In the "most important transaction in franchise history", according to the press release, the Nashville Predators have matched the 14-year, $110 million offer sheet signed by Shea Weber with the Philadelphia Flyers last week. It's now the second-largest contract in NHL history.
A wild month that started with the franchise losing Ryan Suter to the Minnesota Wild will end with some relief that the Predators didn't lose both of their cornerstone players. GM David Poile has said all along that the team would match any offer thrown Weber's way. Team Chairman Tom Cigarran said that the team's budget for the 2012-13 season would be its largest ever and the franchise would only miss out on players due to "some chemistry issue, or their grandmother lives in Montreal or something, the intangibles."
Retaining Weber is a statement to the fanbase. They won't miss out on their franchise player, one who will receive $27 million in the next calendar year from two $13 million signing bonuses and a $1 million base salary for next season. Weber is not eligible to be traded, either, until next summer; but why would a small-market team shell out all that cash over 365 days and then make a deal? And how close to equal value could Poile even get in that situation? (UPDATE: CBC's Elliotte Friedman reports that Weber's agents will discuss adding a no-trade clause to this deal with the Predators on Wednesday.)

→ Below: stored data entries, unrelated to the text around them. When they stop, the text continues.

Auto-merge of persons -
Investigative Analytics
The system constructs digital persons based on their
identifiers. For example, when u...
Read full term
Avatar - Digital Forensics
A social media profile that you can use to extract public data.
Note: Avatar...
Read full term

The news of Weber signing the offer sheet with Philadelphia broke late Wednesday night, with the deadline to match or walk July 25 at 11:36 p.m., one week from the exact time the contract went through the NHL's Central Registry. There were a lot of things for Nashville to consider while weighing this decision in that time. They had to think about their present and their future with or without Shea Weber and $110 million committed to payroll over the next 14 seasons.
From the Predators:
As the organization analyzed the overall situation and worked toward a conclusion, the decision boiled down to three questions:
- Was Shea Weber the individual that this franchise wanted to lead our team, a team that would compete for the Stanley Cup every year, for the next 14 years?
- Would matching the offer sheet be in the best long-term interest of the team and organization?

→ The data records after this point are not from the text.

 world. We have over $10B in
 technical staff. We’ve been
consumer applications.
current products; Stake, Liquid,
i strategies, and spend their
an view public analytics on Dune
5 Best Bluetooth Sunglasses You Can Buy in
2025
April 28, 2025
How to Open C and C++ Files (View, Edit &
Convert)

- Would a decision not to match the offer sheet send a negative message to current Predators players and other NHL organizations, a message that the Predators would only go so far to protect its best players and be pushed around by teams with "deep pockets?"

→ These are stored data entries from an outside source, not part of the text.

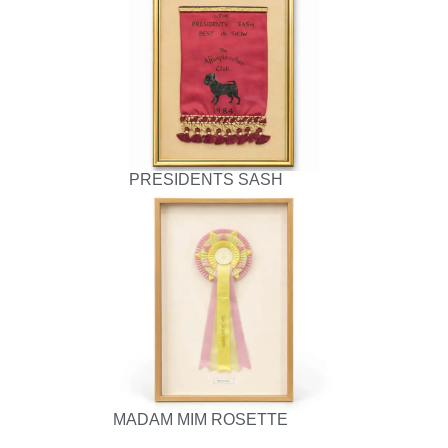
PRESIDENTS SASH
MADAM MIM ROSETTE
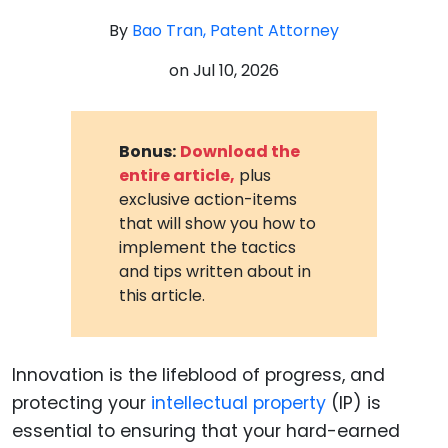
By
Bao Tran, Patent Attorney
on
Jul 10, 2026
Bonus:
Download the
entire article,
plus
exclusive action-items
that will show you how to
implement the tactics
and tips written about in
this article.
Innovation is the lifeblood of progress, and
protecting your
intellectual property
(IP) is
essential to ensuring that your hard-earned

The answer to each of the above questions is clearly "yes." The organization spent the last several days analyzing all aspects of the offer sheet, from economic implications to the impact on the team hockey operations puts on the ice.
With Weber in the fold that leaves the Predators with about $16.5 million in cap space to retool. At the moment, they're just under the $54.2 million cap floor.
After Weber signed the offer sheet last week, his agent, Jarrett Bousquet, told TSN Radio, "He'd like to play with the Philadelphia Flyers because we all feel that he's just another piece in the puzzle to take them to the next level. He doesn't want to go through a rebuilding process again" and "I don't think you sign an offer sheet unless you're pointing in that one direction."
The awkwardness of those words will dissipate quickly as it was the feelings of a player entering his prime thinking about his long-term future. He's the face the of franchise. He's the team captain. He'll be welcomed back in Smashville like it were any other year, maybe even moreso now.
Weber may have been leaning toward the direction of Philadelphia, but he's now centered himself in Nashville.